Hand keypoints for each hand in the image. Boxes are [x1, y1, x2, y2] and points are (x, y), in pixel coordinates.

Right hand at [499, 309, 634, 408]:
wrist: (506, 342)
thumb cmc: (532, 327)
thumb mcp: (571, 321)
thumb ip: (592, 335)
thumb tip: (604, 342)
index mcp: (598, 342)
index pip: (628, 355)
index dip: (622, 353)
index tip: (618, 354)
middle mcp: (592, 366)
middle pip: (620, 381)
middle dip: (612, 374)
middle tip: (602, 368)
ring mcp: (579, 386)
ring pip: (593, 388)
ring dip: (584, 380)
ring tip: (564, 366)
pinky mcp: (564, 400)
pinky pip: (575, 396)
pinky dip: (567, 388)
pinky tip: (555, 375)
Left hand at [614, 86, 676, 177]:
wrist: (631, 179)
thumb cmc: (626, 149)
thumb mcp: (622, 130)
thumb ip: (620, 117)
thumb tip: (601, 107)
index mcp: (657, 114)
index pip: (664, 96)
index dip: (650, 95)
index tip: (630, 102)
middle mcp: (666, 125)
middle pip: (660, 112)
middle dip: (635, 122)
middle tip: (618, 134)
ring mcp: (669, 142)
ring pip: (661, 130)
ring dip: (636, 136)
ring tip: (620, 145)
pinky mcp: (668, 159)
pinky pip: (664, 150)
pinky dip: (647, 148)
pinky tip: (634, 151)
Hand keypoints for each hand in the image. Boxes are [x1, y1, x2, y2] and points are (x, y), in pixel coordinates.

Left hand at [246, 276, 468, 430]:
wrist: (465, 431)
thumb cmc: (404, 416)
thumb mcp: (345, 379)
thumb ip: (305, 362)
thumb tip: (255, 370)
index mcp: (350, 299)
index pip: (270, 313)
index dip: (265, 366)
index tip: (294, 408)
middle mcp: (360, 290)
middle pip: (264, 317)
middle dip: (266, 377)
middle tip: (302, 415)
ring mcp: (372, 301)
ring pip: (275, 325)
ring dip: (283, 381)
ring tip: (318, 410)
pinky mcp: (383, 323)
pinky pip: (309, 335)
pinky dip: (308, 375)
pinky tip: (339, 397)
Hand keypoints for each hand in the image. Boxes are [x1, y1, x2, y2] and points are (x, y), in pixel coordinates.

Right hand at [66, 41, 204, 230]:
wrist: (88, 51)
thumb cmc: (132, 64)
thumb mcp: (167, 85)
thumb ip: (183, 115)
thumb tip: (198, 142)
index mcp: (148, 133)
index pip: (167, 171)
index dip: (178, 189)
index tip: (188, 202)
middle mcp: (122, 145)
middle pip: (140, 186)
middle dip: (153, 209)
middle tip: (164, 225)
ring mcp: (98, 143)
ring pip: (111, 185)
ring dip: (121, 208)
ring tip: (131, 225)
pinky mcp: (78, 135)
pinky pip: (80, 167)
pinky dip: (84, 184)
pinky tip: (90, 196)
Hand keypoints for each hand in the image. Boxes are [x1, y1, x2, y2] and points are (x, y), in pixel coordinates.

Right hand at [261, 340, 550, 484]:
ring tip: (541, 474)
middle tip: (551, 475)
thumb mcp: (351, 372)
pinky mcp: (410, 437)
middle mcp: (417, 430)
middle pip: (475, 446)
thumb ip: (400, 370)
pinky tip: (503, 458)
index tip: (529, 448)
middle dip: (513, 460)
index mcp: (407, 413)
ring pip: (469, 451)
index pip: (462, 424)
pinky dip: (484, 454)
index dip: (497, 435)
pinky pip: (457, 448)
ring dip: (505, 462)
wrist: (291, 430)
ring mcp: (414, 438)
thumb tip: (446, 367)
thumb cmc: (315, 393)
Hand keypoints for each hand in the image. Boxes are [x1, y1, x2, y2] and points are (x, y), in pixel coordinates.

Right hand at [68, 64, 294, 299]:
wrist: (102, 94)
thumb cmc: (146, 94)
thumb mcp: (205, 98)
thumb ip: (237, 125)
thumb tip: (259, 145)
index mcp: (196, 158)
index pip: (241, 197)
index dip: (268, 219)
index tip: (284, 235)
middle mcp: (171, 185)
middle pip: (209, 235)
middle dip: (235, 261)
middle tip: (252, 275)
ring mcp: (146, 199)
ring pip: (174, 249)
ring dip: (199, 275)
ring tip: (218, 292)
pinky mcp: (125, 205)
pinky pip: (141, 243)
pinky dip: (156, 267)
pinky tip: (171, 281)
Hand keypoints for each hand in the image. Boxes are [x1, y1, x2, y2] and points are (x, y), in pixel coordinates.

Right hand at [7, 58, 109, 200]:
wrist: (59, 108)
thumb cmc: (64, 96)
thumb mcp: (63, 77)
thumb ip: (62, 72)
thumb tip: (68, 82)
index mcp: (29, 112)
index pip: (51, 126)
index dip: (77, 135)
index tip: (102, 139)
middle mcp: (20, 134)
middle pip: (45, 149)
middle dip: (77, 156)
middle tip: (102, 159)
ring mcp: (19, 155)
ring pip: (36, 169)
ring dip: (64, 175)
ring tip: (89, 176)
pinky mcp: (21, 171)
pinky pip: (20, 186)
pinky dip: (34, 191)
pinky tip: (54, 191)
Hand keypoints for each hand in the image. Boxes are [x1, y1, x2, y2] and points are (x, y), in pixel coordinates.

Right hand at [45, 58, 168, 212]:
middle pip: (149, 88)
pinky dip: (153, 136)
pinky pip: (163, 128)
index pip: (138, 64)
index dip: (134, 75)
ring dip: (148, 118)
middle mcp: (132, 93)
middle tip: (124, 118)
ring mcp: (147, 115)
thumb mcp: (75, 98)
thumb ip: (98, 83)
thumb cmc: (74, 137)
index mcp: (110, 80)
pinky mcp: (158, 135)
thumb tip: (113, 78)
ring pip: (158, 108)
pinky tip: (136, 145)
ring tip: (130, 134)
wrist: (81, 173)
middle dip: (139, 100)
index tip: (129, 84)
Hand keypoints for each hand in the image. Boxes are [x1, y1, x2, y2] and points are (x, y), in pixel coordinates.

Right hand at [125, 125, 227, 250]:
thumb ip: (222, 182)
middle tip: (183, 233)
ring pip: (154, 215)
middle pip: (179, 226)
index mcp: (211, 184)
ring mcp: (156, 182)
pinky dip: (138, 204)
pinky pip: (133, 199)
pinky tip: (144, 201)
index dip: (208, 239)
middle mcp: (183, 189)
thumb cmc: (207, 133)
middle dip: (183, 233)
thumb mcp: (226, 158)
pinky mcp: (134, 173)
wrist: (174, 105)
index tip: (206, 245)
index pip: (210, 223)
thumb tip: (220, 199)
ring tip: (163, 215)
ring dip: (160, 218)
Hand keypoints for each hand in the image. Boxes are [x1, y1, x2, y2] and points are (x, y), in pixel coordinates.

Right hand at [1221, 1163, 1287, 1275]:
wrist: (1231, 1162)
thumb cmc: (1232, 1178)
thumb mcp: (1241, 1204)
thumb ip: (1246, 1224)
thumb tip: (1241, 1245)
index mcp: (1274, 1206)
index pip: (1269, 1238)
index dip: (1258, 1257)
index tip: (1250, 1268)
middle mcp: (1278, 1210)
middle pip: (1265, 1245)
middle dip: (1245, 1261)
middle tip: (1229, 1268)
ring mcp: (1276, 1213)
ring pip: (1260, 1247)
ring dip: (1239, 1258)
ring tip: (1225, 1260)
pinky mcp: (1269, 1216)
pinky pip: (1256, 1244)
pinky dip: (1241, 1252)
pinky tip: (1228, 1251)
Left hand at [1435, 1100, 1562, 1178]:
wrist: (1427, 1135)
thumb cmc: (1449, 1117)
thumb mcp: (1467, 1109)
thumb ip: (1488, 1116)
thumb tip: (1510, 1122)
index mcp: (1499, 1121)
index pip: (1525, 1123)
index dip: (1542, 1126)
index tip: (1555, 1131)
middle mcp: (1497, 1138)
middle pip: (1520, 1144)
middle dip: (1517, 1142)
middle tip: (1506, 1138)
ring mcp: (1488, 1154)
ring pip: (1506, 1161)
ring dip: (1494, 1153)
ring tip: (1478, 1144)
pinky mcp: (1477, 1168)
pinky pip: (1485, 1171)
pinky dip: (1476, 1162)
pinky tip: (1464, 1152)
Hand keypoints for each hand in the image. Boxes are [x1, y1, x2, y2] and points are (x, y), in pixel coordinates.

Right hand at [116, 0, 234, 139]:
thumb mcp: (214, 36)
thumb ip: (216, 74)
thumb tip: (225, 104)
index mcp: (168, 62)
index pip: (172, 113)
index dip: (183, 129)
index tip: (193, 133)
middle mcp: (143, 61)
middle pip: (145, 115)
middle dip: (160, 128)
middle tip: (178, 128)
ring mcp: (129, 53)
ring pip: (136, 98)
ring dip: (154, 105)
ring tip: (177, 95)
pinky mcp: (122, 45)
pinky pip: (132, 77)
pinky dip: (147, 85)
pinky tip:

Work to complete
Scan the material above. Return every line containing the string "Left".

Answer section
Left hand at [614, 86, 676, 177]:
Left hand at [246, 276, 468, 430]:
Left hand at [1435, 1100, 1562, 1178]:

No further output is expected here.